The attacks on Sunni religious leaders appear to be sectarian, instigated by the majority Shiites. At the grass-roots level, the two Muslim branches have gotten along, so some Iraqis conjecture that outside groups seeking to sow suspicion and unrest are behind the killings. As for the attacks on Shiite clerics, local police believe they are the result of rivalries among moderate and more radical Shiite factions.

Assassinations are difficult to preempt, especially when used as a tactic by many groups at once, said Bernard Kerik, the former New York police commissioner who recently spent several months in Baghdad advising the Interior Ministry. The key is intelligence, he said. But overall, he said, the phenomenon is hardly surprising in a postwar environment.

"For the most part, this is no different from the postwar situation we saw in Bosnia and Kosovo," Kerik said, noting that retribution killings were a factor in both places in the Balkans. He said some police were being executed because, unbeknownst to the Americans, they were members of the former regime who had "wormed their way back into positions of power" and their communities angrily dealt with them.

However, Kerik said he was hard put to account for the killing of clerics. The solution is more Iraqi police, more Iraqi military, more Iraqi forces, he said.

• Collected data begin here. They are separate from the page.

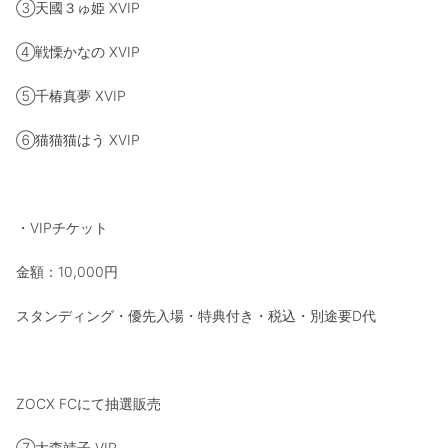
③天國３ゅ姫 XVIP
④戦慄かなの XVIP
⑤千椿真夢 XVIP
⑥猫猫猫はう XVIP
・VIPチケット
金額：10,000円
スタンディング・優先入場・特典付き・税込・別途要D代
ZOCX FCにて抽選販売
⑦大森靖子 VIP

On Saturday, the chief administrator in Iraq, L. Paul Bremer III, vowed to speed up the training of Iraqi forces in a bid to combat the attacks on civilians. By next September, he said, more than 200,000 Iraqis will be serving as police officers, soldiers and border guards, if Congress completes the appropriation of $20 billion in additional funds.

For the victims of these killings and their families, it is already too late.

In at least three cases, the victims knew before they died that their days were numbered. With the exception of the Mukhabarat members, many of whom suspect that they are targets but receive no formal warnings, the victims knew they were at risk and decided to continue the work they believed in.

On Tuesday, journalist Ahmed Shawkat, an Iraqi Kurd, went to the roof at his newspaper offices in Mosul to use his satellite telephone. A few minutes later, his son Sindbad and his daughter Roaa, both of whom worked with him at the paper, heard two shots.